| TASK INSTRUCTIONS |
**A.** Translate this sentence from the IES earnings release into Spanish: "Gradually improving industry dynamics, a focus on operational execution across our portfolio and the prudent management of invested capital contributed significantly to these improved results."
**B.** Output the passage of the IES earnings release between "Aug 11, 2014" and "2014 third quarter.", inclusive.
**C.** According to the IES earnings release, what was the company's backlog at June 30, 2014?

Integrated Electrical Services Reports Improved Fiscal 2014 Third Quarter Results

Aug 11, 2014 at 4:20 PM EDT

HOUSTON, Aug. 11, 2014 (GLOBE NEWSWIRE) -- Integrated Electrical Services, Inc. (or "IES") (Nasdaq:IESC) today announced financial results for its fiscal 2014 third quarter.

THIRD QUARTER 2014 FINANCIAL HIGHLIGHTS

  • Operating cash flow of $3.1 million for the third quarter of 2014, an increase of $0.5 million from the third quarter of 2013
  • Gross margins for the quarter improved to 16.6% of revenue as compared to gross margins of 12.9% of revenue for the third quarter of 2013
  • Net income from continuing operations of $2.8 million for the third quarter of 2014, or $0.15 per share
  • Adjusted EBITDA (a non-GAAP financial measure, as defined below) of $4.3 million for the third quarter of 2014, an increase of $3.0 million compared with the third quarter of 2013
  • Backlog was approximately $246 million at June 30, 2014, a $27 million increase from March 31, 2014

MANAGEMENT COMMENTARY

James Lindstrom, Chairman and Chief Executive Officer, stated, "IES's expanded third quarter operating margin of 2.6% and return on equity* of 17.7% were the highest levels in over five years. Gradually improving industry dynamics, a focus on operational execution across our portfolio and the prudent management of invested capital contributed significantly to these improved results. We remain focused on continuing to improve our financial performance and pursue acquisition candidates that meet our investment criteria."

(Records from a dataset)
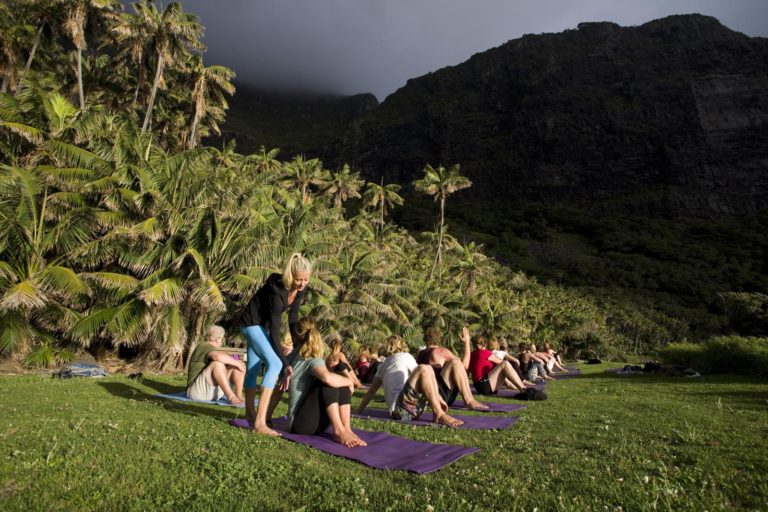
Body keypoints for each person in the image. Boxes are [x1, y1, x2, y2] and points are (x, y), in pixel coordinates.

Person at [240, 253, 311, 436]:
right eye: (299, 279)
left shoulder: (299, 291)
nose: (302, 284)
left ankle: (250, 413)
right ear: (290, 275)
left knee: (253, 369)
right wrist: (285, 363)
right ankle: (259, 423)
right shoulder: (277, 293)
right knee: (275, 364)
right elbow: (274, 332)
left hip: (261, 327)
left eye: (306, 280)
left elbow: (293, 320)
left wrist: (299, 345)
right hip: (251, 324)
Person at [287, 318, 367, 447]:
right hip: (300, 425)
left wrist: (346, 382)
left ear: (296, 336)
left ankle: (346, 429)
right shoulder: (310, 359)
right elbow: (327, 378)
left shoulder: (297, 356)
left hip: (313, 423)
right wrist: (350, 382)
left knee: (338, 379)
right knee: (329, 380)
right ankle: (339, 431)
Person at [357, 335, 464, 427]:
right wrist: (439, 398)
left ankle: (438, 411)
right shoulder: (406, 356)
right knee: (424, 368)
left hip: (401, 412)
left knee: (427, 368)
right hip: (404, 411)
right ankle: (439, 413)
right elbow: (424, 375)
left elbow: (371, 392)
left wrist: (359, 411)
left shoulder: (383, 365)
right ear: (402, 345)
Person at [416, 326, 489, 411]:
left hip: (429, 396)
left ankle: (469, 400)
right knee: (455, 363)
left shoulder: (420, 354)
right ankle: (469, 400)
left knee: (454, 363)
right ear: (439, 338)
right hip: (441, 397)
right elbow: (464, 367)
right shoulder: (440, 351)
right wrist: (467, 342)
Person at [186, 325, 245, 404]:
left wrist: (238, 364)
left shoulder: (211, 349)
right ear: (218, 339)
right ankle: (231, 396)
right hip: (196, 393)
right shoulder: (204, 346)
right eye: (222, 338)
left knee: (237, 366)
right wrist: (237, 363)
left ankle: (239, 395)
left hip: (212, 393)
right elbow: (217, 357)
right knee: (218, 364)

| ANSWERS GIVEN |
**A.** La mejora gradual de la dinámica del sector, el enfoque en la ejecución operativa en toda nuestra cartera y la gestión prudente del capital invertido contribuyeron de manera significativa a estos resultados mejorados.

**B.**
Aug 11, 2014 at 4:20 PM EDT

HOUSTON, Aug. 11, 2014 (GLOBE NEWSWIRE) -- Integrated Electrical Services, Inc. (or "IES") (Nasdaq:IESC) today announced financial results for its fiscal 2014 third quarter.

**C.** Approximately $246 million.